ACINN Graduate Seminar - WS 2024/25

2025-01-29 at 12:00 (ON-LINE ONLY!)

Are global km-scale climate models becoming indistinguishable from observations?

Lukas Brunner

Group for Climate Extremes, University of Hamburg, Germany

 

Simulating global climate has been a challenge and aspiration ever since the advent of numerical modeling. Today global climate models have become essential tools to understand the climate system, project future changes, and inform mitigation and adaptation decisions.

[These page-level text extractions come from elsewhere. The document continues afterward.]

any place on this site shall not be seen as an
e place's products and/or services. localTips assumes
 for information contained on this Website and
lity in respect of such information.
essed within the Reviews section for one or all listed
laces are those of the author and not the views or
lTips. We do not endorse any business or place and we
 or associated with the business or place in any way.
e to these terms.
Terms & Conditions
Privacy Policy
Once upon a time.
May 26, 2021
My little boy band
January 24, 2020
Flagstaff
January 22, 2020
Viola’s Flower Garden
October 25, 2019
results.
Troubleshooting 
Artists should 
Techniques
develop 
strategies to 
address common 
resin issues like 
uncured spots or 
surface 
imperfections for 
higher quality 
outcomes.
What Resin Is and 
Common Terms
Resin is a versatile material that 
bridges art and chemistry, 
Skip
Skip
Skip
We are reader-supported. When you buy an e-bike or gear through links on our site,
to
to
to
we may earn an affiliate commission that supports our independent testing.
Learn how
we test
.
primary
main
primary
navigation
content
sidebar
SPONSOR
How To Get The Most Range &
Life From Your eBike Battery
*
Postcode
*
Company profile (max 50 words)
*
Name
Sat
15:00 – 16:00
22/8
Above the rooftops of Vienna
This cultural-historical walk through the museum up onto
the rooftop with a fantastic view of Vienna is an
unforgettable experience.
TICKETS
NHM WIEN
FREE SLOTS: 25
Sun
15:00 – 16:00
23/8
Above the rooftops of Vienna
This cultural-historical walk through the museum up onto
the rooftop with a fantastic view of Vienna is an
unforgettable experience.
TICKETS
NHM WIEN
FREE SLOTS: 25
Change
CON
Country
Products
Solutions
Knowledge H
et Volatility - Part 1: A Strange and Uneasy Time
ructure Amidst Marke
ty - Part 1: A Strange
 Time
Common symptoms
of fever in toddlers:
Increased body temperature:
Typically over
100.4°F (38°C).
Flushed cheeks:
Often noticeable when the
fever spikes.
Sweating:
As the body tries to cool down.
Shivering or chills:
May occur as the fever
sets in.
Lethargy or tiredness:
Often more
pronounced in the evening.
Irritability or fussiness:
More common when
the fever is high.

In that, they build on a long history of development, from the first attempts to couple atmospheric and ocean models in the late 1960s, to the emergence of Earth system models in the 2000s, and the development of the first km-scale models today.

In this talk, I show that the latest models provide global climate information with previously unprecedented accuracy and next-generation km-scale models even simulate temperature fields indistinguishable from observation-based references for the first time. I place this step-change in model fidelity in the context of nine observation-based datasets and over 150 global climate models developed over the past three decades. Based on this comparison I discuss emerging challenges for model evaluation as the choice of the reference dataset starts to dominate model error for the latest models.

In the second part of the talk, I focus on identifying the added value of global models with km-scale resolution compared to CMIP6-generation models (with a resolution of about 100 km) and limited-area regional climate models. I show hotspot regions where increased resolution reveals spatial variability in different climate extreme metrics that was hidden in coarser models.